▶ **Exercise**
Rewrite every line of the material below, substituting "binomial" for each "scientific name" and leaving all other text as it is.

▶ **Material for this exercise**
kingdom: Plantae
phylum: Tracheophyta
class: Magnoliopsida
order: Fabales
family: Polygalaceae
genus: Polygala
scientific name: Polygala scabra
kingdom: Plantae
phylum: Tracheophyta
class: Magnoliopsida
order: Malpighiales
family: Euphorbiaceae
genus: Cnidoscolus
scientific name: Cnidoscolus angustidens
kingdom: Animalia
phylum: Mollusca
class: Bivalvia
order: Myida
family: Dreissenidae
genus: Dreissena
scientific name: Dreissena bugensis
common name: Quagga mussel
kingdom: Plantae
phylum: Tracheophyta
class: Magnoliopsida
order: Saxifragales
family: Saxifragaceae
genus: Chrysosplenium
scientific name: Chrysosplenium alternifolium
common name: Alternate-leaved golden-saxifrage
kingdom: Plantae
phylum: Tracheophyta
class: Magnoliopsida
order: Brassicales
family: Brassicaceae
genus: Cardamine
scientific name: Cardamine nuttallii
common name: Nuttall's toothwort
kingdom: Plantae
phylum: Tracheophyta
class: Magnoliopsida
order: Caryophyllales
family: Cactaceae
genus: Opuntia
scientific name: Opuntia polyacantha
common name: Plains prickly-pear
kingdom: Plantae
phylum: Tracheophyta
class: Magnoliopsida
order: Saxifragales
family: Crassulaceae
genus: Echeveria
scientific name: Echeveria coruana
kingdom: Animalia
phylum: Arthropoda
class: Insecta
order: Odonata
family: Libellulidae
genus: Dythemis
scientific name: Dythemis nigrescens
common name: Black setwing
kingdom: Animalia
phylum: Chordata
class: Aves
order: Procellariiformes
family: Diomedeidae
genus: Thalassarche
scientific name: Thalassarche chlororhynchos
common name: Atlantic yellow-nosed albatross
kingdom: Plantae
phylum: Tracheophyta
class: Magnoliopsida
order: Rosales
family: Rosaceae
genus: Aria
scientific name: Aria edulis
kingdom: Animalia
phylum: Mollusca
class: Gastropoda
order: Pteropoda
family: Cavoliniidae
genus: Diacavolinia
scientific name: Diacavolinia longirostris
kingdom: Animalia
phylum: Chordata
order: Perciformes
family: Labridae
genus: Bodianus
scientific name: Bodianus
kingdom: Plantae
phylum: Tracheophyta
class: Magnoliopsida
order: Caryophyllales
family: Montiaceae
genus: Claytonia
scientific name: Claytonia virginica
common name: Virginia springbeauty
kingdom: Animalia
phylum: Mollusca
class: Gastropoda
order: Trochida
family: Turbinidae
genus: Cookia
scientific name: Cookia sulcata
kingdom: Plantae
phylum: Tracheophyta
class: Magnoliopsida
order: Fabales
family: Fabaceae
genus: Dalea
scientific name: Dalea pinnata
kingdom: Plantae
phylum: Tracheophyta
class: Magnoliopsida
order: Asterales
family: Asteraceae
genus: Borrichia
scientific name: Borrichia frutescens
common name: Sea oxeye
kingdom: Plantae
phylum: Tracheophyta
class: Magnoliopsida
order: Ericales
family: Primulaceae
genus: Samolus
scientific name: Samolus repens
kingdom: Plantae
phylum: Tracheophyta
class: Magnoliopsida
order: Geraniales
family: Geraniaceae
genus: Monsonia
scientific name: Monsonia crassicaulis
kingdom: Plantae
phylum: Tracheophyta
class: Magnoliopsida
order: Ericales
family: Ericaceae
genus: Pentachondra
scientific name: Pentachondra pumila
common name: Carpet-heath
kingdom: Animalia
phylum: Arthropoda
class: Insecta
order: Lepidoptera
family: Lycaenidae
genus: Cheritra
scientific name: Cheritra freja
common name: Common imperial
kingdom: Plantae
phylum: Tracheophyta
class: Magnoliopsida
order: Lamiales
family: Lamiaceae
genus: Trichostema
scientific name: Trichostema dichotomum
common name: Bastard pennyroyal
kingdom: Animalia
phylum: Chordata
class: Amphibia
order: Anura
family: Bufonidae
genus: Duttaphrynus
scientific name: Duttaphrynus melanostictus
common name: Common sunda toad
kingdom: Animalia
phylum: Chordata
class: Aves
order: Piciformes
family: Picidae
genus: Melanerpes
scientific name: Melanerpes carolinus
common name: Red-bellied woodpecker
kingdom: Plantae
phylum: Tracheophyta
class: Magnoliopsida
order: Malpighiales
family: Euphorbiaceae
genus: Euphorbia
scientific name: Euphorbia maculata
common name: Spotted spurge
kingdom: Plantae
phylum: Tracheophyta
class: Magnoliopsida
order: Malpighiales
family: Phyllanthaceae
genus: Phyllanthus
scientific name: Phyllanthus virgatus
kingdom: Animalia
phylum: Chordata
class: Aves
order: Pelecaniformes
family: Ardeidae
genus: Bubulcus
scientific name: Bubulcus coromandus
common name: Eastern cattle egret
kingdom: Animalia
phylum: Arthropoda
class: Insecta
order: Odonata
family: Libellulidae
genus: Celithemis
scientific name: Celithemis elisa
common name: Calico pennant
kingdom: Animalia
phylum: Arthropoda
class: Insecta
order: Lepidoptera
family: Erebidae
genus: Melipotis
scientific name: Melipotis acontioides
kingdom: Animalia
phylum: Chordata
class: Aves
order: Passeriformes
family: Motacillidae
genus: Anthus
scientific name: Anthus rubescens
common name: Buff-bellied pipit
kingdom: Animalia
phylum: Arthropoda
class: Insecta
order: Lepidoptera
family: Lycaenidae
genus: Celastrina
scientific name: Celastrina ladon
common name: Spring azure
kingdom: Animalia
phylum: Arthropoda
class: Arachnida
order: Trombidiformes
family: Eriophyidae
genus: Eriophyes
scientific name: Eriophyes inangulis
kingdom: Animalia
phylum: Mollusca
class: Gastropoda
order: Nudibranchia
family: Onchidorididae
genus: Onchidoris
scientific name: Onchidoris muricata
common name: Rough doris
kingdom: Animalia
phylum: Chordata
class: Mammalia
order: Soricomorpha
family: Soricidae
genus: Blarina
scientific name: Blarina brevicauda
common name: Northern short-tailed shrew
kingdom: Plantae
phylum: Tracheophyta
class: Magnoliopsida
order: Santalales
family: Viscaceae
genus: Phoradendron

▶ **Worked solution**
kingdom: Plantae
phylum: Tracheophyta
class: Magnoliopsida
order: Fabales
family: Polygalaceae
genus: Polygala
binomial: Polygala scabra
kingdom: Plantae
phylum: Tracheophyta
class: Magnoliopsida
order: Malpighiales
family: Euphorbiaceae
genus: Cnidoscolus
binomial: Cnidoscolus angustidens
kingdom: Animalia
phylum: Mollusca
class: Bivalvia
order: Myida
family: Dreissenidae
genus: Dreissena
binomial: Dreissena bugensis
common name: Quagga mussel
kingdom: Plantae
phylum: Tracheophyta
class: Magnoliopsida
order: Saxifragales
family: Saxifragaceae
genus: Chrysosplenium
binomial: Chrysosplenium alternifolium
common name: Alternate-leaved golden-saxifrage
kingdom: Plantae
phylum: Tracheophyta
class: Magnoliopsida
order: Brassicales
family: Brassicaceae
genus: Cardamine
binomial: Cardamine nuttallii
common name: Nuttall's toothwort
kingdom: Plantae
phylum: Tracheophyta
class: Magnoliopsida
order: Caryophyllales
family: Cactaceae
genus: Opuntia
binomial: Opuntia polyacantha
common name: Plains prickly-pear
kingdom: Plantae
phylum: Tracheophyta
class: Magnoliopsida
order: Saxifragales
family: Crassulaceae
genus: Echeveria
binomial: Echeveria coruana
kingdom: Animalia
phylum: Arthropoda
class: Insecta
order: Odonata
family: Libellulidae
genus: Dythemis
binomial: Dythemis nigrescens
common name: Black setwing
kingdom: Animalia
phylum: Chordata
class: Aves
order: Procellariiformes
family: Diomedeidae
genus: Thalassarche
binomial: Thalassarche chlororhynchos
common name: Atlantic yellow-nosed albatross
kingdom: Plantae
phylum: Tracheophyta
class: Magnoliopsida
order: Rosales
family: Rosaceae
genus: Aria
binomial: Aria edulis
kingdom: Animalia
phylum: Mollusca
class: Gastropoda
order: Pteropoda
family: Cavoliniidae
genus: Diacavolinia
binomial: Diacavolinia longirostris
kingdom: Animalia
phylum: Chordata
order: Perciformes
family: Labridae
genus: Bodianus
binomial: Bodianus
kingdom: Plantae
phylum: Tracheophyta
class: Magnoliopsida
order: Caryophyllales
family: Montiaceae
genus: Claytonia
binomial: Claytonia virginica
common name: Virginia springbeauty
kingdom: Animalia
phylum: Mollusca
class: Gastropoda
order: Trochida
family: Turbinidae
genus: Cookia
binomial: Cookia sulcata
kingdom: Plantae
phylum: Tracheophyta
class: Magnoliopsida
order: Fabales
family: Fabaceae
genus: Dalea
binomial: Dalea pinnata
kingdom: Plantae
phylum: Tracheophyta
class: Magnoliopsida
order: Asterales
family: Asteraceae
genus: Borrichia
binomial: Borrichia frutescens
common name: Sea oxeye
kingdom: Plantae
phylum: Tracheophyta
class: Magnoliopsida
order: Ericales
family: Primulaceae
genus: Samolus
binomial: Samolus repens
kingdom: Plantae
phylum: Tracheophyta
class: Magnoliopsida
order: Geraniales
family: Geraniaceae
genus: Monsonia
binomial: Monsonia crassicaulis
kingdom: Plantae
phylum: Tracheophyta
class: Magnoliopsida
order: Ericales
family: Ericaceae
genus: Pentachondra
binomial: Pentachondra pumila
common name: Carpet-heath
kingdom: Animalia
phylum: Arthropoda
class: Insecta
order: Lepidoptera
family: Lycaenidae
genus: Cheritra
binomial: Cheritra freja
common name: Common imperial
kingdom: Plantae
phylum: Tracheophyta
class: Magnoliopsida
order: Lamiales
family: Lamiaceae
genus: Trichostema
binomial: Trichostema dichotomum
common name: Bastard pennyroyal
kingdom: Animalia
phylum: Chordata
class: Amphibia
order: Anura
family: Bufonidae
genus: Duttaphrynus
binomial: Duttaphrynus melanostictus
common name: Common sunda toad
kingdom: Animalia
phylum: Chordata
class: Aves
order: Piciformes
family: Picidae
genus: Melanerpes
binomial: Melanerpes carolinus
common name: Red-bellied woodpecker
kingdom: Plantae
phylum: Tracheophyta
class: Magnoliopsida
order: Malpighiales
family: Euphorbiaceae
genus: Euphorbia
binomial: Euphorbia maculata
common name: Spotted spurge
kingdom: Plantae
phylum: Tracheophyta
class: Magnoliopsida
order: Malpighiales
family: Phyllanthaceae
genus: Phyllanthus
binomial: Phyllanthus virgatus
kingdom: Animalia
phylum: Chordata
class: Aves
order: Pelecaniformes
family: Ardeidae
genus: Bubulcus
binomial: Bubulcus coromandus
common name: Eastern cattle egret
kingdom: Animalia
phylum: Arthropoda
class: Insecta
order: Odonata
family: Libellulidae
genus: Celithemis
binomial: Celithemis elisa
common name: Calico pennant
kingdom: Animalia
phylum: Arthropoda
class: Insecta
order: Lepidoptera
family: Erebidae
genus: Melipotis
binomial: Melipotis acontioides
kingdom: Animalia
phylum: Chordata
class: Aves
order: Passeriformes
family: Motacillidae
genus: Anthus
binomial: Anthus rubescens
common name: Buff-bellied pipit
kingdom: Animalia
phylum: Arthropoda
class: Insecta
order: Lepidoptera
family: Lycaenidae
genus: Celastrina
binomial: Celastrina ladon
common name: Spring azure
kingdom: Animalia
phylum: Arthropoda
class: Arachnida
order: Trombidiformes
family: Eriophyidae
genus: Eriophyes
binomial: Eriophyes inangulis
kingdom: Animalia
phylum: Mollusca
class: Gastropoda
order: Nudibranchia
family: Onchidorididae
genus: Onchidoris
binomial: Onchidoris muricata
common name: Rough doris
kingdom: Animalia
phylum: Chordata
class: Mammalia
order: Soricomorpha
family: Soricidae
genus: Blarina
binomial: Blarina brevicauda
common name: Northern short-tailed shrew
kingdom: Plantae
phylum: Tracheophyta
class: Magnoliopsida
order: Santalales
family: Viscaceae
genus: Phoradendron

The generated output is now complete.